Telcos localise SaaS for the SME market

Comment by Claudio Castelli, Senior Analyst at Ovum

UK: National and regional telcos are increasingly picking applications with localised content to cement existing relationships with SMEs and differentiate from the global software-as-a-service (SaaS) providers.

The goal is to be the preferred ‘one-stop shop’ for ICT services for SMEs, combining applications and services from local developers and global providers. However, some of these partners will eventually also be competitors.

Administrative applications high on the agenda
With software delivered as a service from virtually anywhere, telcos entering the SaaS game will increasingly face competition from global players in their own backyards.

With much smaller scale, telcos will need to be creative in finding ways to differentiate in their marketplace. Existing customer relations and good knowledge of their particular needs will be key to telcos' ambitions to maintain a broader role in the value chain and avoid the risk of becoming only connectivity providers.

An increasing number of telcos are launching services focusing on SMEs' local needs. Telstra, for example, launched its SaaS proposition in April, with offerings including Workforce Guardian, an HR service that helps SMEs in Australia to create compliant employment contracts.

It has now announced Xero, a hosted accounting tool that provides SMEs with access to bank transactions, invoicing reports and tax data. In both cases, applications will run based on local requirements. This is expected to provide a competitive advantage against global players.

Telcos want to be a ‘one-stop shop’ for SMEs
Having a single ICT provider is on the majority of SMEs’ wish-lists. Ovum research shows that 65 percent of SMEs globally prefer to purchase all their fixed and mobile services from a single provider. Telcos are listening to their demands.

An important value that telcos can add is integrating multiple services into end-to-end offerings. They normally have relationships with the majority of small business customers, which in many cases extend beyond billing. Their reach and understanding of SME pain points might attract the right ISV partners.
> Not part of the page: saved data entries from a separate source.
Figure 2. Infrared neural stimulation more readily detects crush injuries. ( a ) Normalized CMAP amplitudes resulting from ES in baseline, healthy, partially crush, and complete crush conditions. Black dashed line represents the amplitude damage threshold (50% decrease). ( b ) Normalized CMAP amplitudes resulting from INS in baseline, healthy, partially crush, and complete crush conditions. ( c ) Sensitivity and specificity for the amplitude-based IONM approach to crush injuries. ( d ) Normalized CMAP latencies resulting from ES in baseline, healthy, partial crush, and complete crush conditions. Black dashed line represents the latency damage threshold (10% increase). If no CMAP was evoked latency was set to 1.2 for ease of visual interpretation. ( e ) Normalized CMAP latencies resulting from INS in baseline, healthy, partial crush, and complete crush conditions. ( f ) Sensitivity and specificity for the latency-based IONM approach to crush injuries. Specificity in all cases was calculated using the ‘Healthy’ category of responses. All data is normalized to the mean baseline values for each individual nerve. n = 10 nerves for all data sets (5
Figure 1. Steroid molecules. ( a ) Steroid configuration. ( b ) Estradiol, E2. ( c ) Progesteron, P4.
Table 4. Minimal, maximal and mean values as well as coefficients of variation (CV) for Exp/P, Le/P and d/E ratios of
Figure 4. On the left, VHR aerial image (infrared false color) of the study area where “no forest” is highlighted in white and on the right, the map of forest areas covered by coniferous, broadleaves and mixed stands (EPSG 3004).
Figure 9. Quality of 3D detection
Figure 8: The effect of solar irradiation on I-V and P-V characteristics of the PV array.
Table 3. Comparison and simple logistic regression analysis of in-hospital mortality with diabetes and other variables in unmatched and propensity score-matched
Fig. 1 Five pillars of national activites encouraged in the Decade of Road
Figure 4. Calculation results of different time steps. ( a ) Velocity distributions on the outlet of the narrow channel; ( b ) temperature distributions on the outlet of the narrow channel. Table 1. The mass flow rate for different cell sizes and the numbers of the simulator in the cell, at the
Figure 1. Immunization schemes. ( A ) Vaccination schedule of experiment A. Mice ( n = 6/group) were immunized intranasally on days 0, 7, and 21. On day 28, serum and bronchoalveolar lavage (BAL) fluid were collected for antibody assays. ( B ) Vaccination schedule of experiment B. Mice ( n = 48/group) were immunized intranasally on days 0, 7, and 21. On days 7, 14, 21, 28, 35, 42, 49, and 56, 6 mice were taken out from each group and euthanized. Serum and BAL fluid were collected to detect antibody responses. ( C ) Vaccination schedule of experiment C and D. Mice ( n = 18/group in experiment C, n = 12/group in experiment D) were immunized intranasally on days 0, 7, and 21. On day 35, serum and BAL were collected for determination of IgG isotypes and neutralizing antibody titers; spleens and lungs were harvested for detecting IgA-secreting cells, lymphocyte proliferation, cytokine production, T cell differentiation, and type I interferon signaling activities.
However, some of these partners might eventually become competitors. Telstra will also offer Microsoft Online Services through its SaaS platform T-Suite. Although not broadly promoted, Microsoft also offers applications online directly to customers. We think there is potential conflict in the future.

SingTel is another operator that is working hard to build an end-to-end ICT proposition for SMEs in Singapore. The operator released a range of ICT packages for SMEs, and recently launched an Innovation Exchange programme to bring application developers into the service provider’s SaaS offerings.

The aim is to combine solutions from global players such as Microsoft, Google and with local ISVs. Like Telstra, SingTel included HR applications in these initial offerings.

Other telcos are also rolling out their SME plans. AT&T has just re-launched its small business portal; AT&T Small Business InSite now provides a library of practical ‘how to’ articles, podcasts and video resources to help small companies integrate technology into their business, with a strong emphasis on mobile solutions, remote access and wireless applications.